WORK ITEM:
Exactly the lines from the beginning of the records below through the line with "However, it is" must be given again, without pictures.

-- MATERIAL TO PROCESS follows --

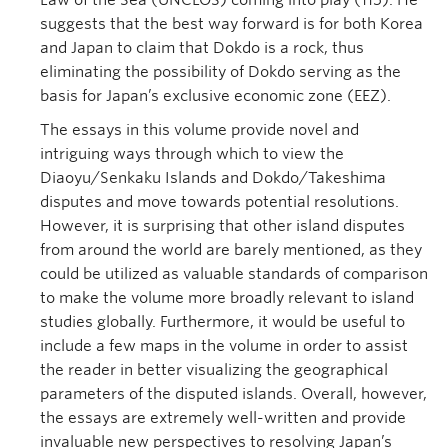
Law of the Sea (UNCLOS) coming into play (115). He
suggests that the best way forward is for both Korea
and Japan to claim that Dokdo is a rock, thus
eliminating the possibility of Dokdo serving as the
basis for Japan’s exclusive economic zone (EEZ).
The essays in this volume provide novel and
intriguing ways through which to view the
Diaoyu/Senkaku Islands and Dokdo/Takeshima
disputes and move towards potential resolutions.
However, it is surprising that other island disputes
from around the world are barely mentioned, as they
could be utilized as valuable standards of comparison
to make the volume more broadly relevant to island
studies globally. Furthermore, it would be useful to
include a few maps in the volume in order to assist
the reader in better visualizing the geographical
parameters of the disputed islands. Overall, however,
the essays are extremely well-written and provide
invaluable new perspectives to resolving Japan’s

-- MATERIAL TO PROCESS concluded --

RESPONSE TO THIS EXERCISE:
Law of the Sea (UNCLOS) coming into play (115). He
suggests that the best way forward is for both Korea
and Japan to claim that Dokdo is a rock, thus
eliminating the possibility of Dokdo serving as the
basis for Japan’s exclusive economic zone (EEZ).
The essays in this volume provide novel and
intriguing ways through which to view the
Diaoyu/Senkaku Islands and Dokdo/Takeshima
disputes and move towards potential resolutions.
However, it is surprising that other island disputes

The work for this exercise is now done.